They took my temp right away and saw that I was running a fever of nearly 103. I was told either the blood was beginning to get infected or I had picked up an infection from the blood products I had been given. Neither option sounded positive. They began IVs with three types of antibiotics to try to kick the infection. One of the side affects was a really weird metallic taste in my mouth. Late that night they told me I could eat something, but it was too late to order food. I had Jeff run to the nutrition room and get me juice and orange sherbet.
The nurse that night was Suzanne, with a positive aggressive attitude. She was kind enough to take Abigail out in the middle of the night as Jeff was passing out and reaching the end of his patience with her. She also brought her a pacifier, which she didn’t seem to mind. Bright and early in the morning she coaxed me to get up and go for a walk. It was really the last thing I wanted to do, but I reluctantly followed her instructions. It was the first time I had placed my feet on the ground since Tuesday afternoon. They brought a sort of wheeled walker from another floor for me. With the nurse’s assistance I was able to shuffle about 40 feet. She helped me wash my face, changed my gown and helped me feel like a human. It’s amazing how quickly you can feel like you’ve lost all dignity in a hospital.
In the morning they removed me off the “Nothing By Mouth” order and I ordered breakfast. I had just finished my two poached eggs and peach halves when the OB doctors walked in. They informed me that I would be going in for surgery that afternoon and not to eat anything else. It was quite frustrating to know they would be cutting me open again nearly a week after the c-section. I became more concerned when they mentioned they probably would not sew me up and that I would return home with an open wound that would require a home health aide to come in a pack it.
The tiny surgeon came in and talked to us about the surgery. She told me that the worse case scenario would be that they would open me up and discover my uterus was bleeding and would have to remove it. While that was unlikely, it was still a major concern.
They had taken cultures of my blood the evening before to determine the infection source, but those would not be ready for 48 hours. Jeff and I were both happy that they were finally taking action to remove the blood from my abdomen.
I was a little more apprehensive about this surgery than I had been about the c-section. At least for the c-section I was alert and able to hear the doctors talk about what they were doing. I just wondered what I would learn when I awoke from the anesthesia. Jeff was sent back to my room and off I went to the operating room.
The OR room was quite large and there were lots of people busy preparing for the surgery. I was told I would be introduced to all the surgeons before I went under, but I don’t remember that. I recall the anesthesiologist asking me to open my mouth as he peered down my throat. I found that rather odd until I later learned they intubated me during the surgery. I do recall the OR table being quite narrow and wondering how large people stay on there. I felt something warm being injected into my IV and that was the last I remember.
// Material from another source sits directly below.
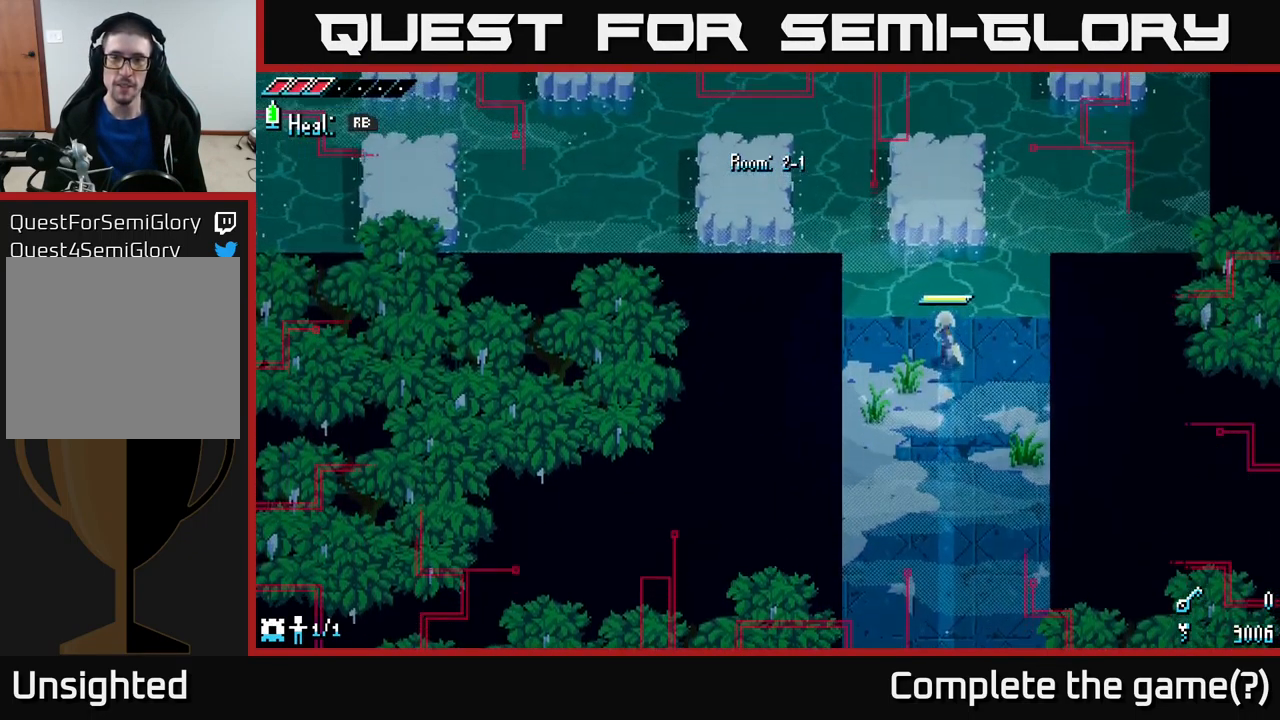
{"buttons": [], "left_stick": "up-right", "right_stick": "center", "events": [[67, "A", "down"], [183, "A", "up"], [399, "left_stick", "up-right"]]}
The next thing I knew I was being wheeled to the recovery room. I was very uncomfortable as I felt sharp searing pain throughout my abdomen. The nurse assigned to me must have seen my tension and I asked for more pain medication. She brought over someone who administered some sort of LSD derivative. She said I might be sent on a little trip, but I just remember it took effect quickly and made everything numb including my fingers. This felt so much better. When I saw Jeff he told me the surgeon had stopped in and updated him on the surgery and she said they removed nearly two liters of blood from my abdomen. I thought for sure he misunderstood, but that was correct. I had lost two liters of blood. I am so thankful for the high fever that finally triggered the surgical approach to my situation.
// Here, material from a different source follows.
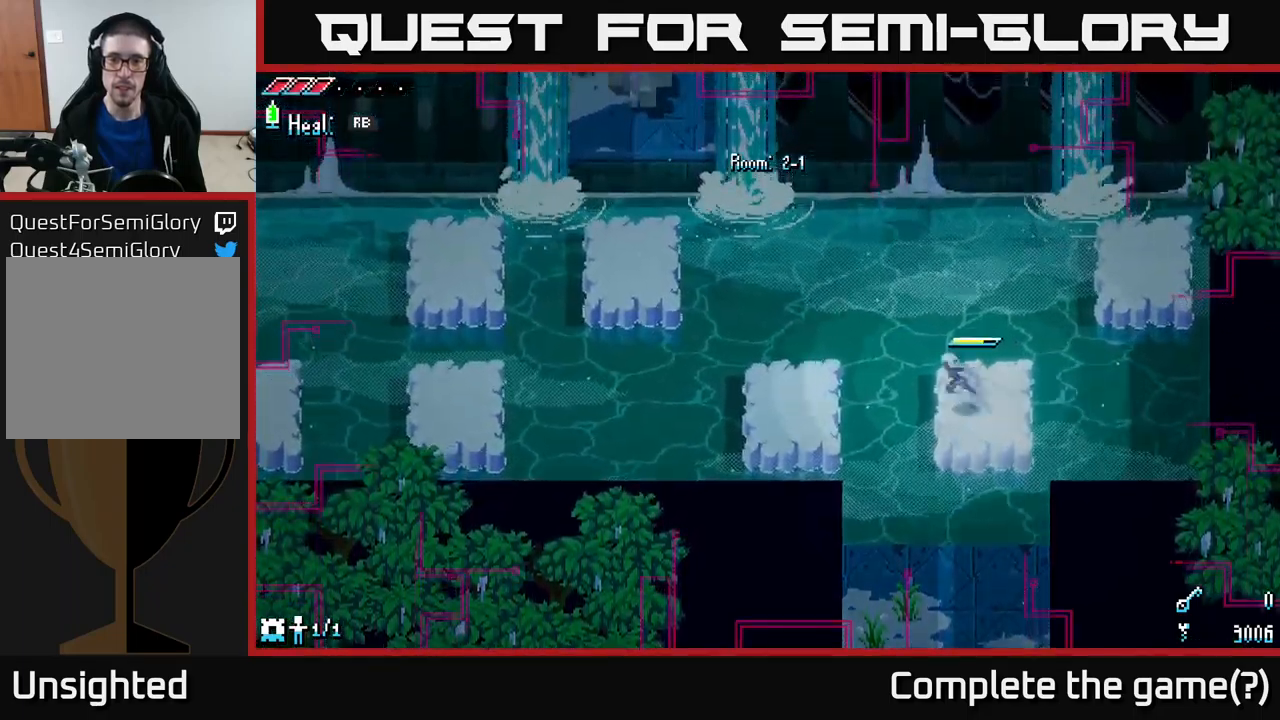
{"buttons": [], "left_stick": "up-left", "right_stick": "center", "events": [[167, "A", "up"], [434, "left_stick", "up-left"]]}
Amazingly, I recovered better from anesthesia than from the spinal. I was feeling great and drinking fluids and keeping them down. I believe I was fairly coherent also. The pain medications definitely affected my ability to focus and concentrate.
The next morning they began putting me on blood thinners again. I asked if we could stick with heparin instead of coumidin. I was really nervous about internal bleeding again.
One of the worst parts of the ordeal was having an open incision. Initially they planned on leaving it open and allowing it to heal like that. I strongly was opposed to that. This would have required a home health aide to pack the wound two times a day.
Erin was the first nurse to pack the wound and she was the best. She was very apologetic and gentle. Thankfully she had worked as an RN in an abdominal ward so she had a better understanding of these type of wounds. I didn’t like to look at the wound much and the first 24 hours I also had a wall suction drain attached. This was soon switched to a bulb drain. It was all quite disgusting.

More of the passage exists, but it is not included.